[ABOUT THIS EXERCISE]:
Repeat every line of text in the rows below word for word, without the picture placeholders.

[DATA PROVIDED]:
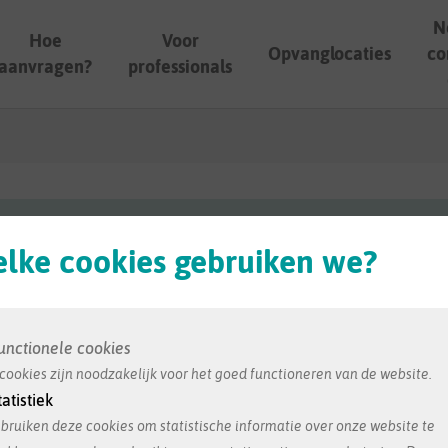
N
Hoe
Voor
Opvanglocaties
co
aanvragen?
professionals
ordt ons bezorgd door de opvang zelf. Dit is de meest re
lke cookies gebruiken we?
unctionele cookies
cookies zijn noodzakelijk voor het goed functioneren van de website.
tatistiek
bruiken deze cookies om statistische informatie over onze website te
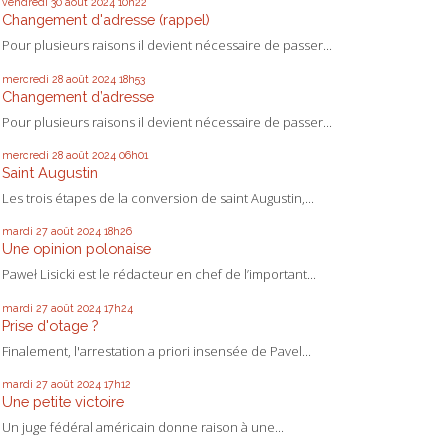
vendredi 30
août 2024
10h22
Changement d'adresse (rappel)
Pour plusieurs raisons il devient nécessaire de passer...
mercredi 28
août 2024
18h53
Changement d’adresse
Pour plusieurs raisons il devient nécessaire de passer...
mercredi 28
août 2024
06h01
Saint Augustin
Les trois étapes de la conversion de saint Augustin,...
mardi 27
août 2024
18h26
Une opinion polonaise
Paweł Lisicki est le rédacteur en chef de l’important...
mardi 27
août 2024
17h24
Prise d'otage ?
Finalement, l'arrestation a priori insensée de Pavel...
mardi 27
août 2024
17h12
Une petite victoire
Un juge fédéral américain donne raison à une...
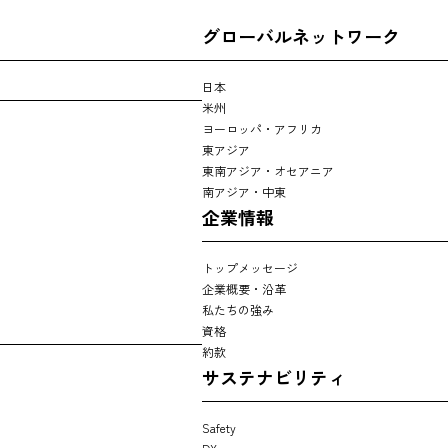
グローバルネットワーク
日本
米州
ヨーロッパ・アフリカ
東アジア
東南アジア・オセアニア
南アジア・中東
企業情報
トップメッセージ
企業概要・沿革
私たちの強み
資格
約款
サステナビリティ
Safety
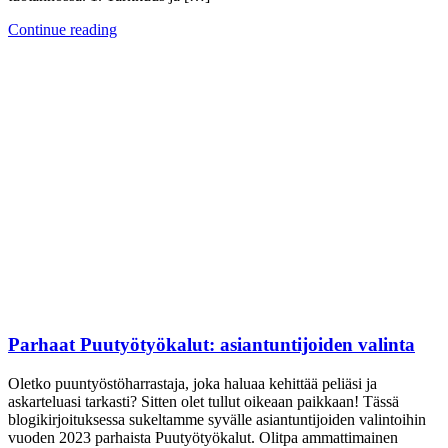
Continue reading
Parhaat Puutyötyökalut: asiantuntijoiden valinta
Oletko puuntyöstöharrastaja, joka haluaa kehittää peliäsi ja
askarteluasi tarkasti? Sitten olet tullut oikeaan paikkaan! Tässä
blogikirjoituksessa sukeltamme syvälle asiantuntijoiden valintoihin
vuoden 2023 parhaista Puutyötyökalut. Olitpa ammattimainen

[COMPLETED EXERCISE]:
N
Hoe
Voor
Opvanglocaties
co
aanvragen?
professionals
ordt ons bezorgd door de opvang zelf. Dit is de meest re
lke cookies gebruiken we?
unctionele cookies
cookies zijn noodzakelijk voor het goed functioneren van de website.
tatistiek
bruiken deze cookies om statistische informatie over onze website te
vendredi 30
août 2024
10h22
Changement d'adresse (rappel)
Pour plusieurs raisons il devient nécessaire de passer...
mercredi 28
août 2024
18h53
Changement d’adresse
Pour plusieurs raisons il devient nécessaire de passer...
mercredi 28
août 2024
06h01
Saint Augustin
Les trois étapes de la conversion de saint Augustin,...
mardi 27
août 2024
18h26
Une opinion polonaise
Paweł Lisicki est le rédacteur en chef de l’important...
mardi 27
août 2024
17h24
Prise d'otage ?
Finalement, l'arrestation a priori insensée de Pavel...
mardi 27
août 2024
17h12
Une petite victoire
Un juge fédéral américain donne raison à une...
グローバルネットワーク
日本
米州
ヨーロッパ・アフリカ
東アジア
東南アジア・オセアニア
南アジア・中東
企業情報
トップメッセージ
企業概要・沿革
私たちの強み
資格
約款
サステナビリティ
Safety
Continue reading
Parhaat Puutyötyökalut: asiantuntijoiden valinta
Oletko puuntyöstöharrastaja, joka haluaa kehittää peliäsi ja
askarteluasi tarkasti? Sitten olet tullut oikeaan paikkaan! Tässä
blogikirjoituksessa sukeltamme syvälle asiantuntijoiden valintoihin
vuoden 2023 parhaista Puutyötyökalut. Olitpa ammattimainen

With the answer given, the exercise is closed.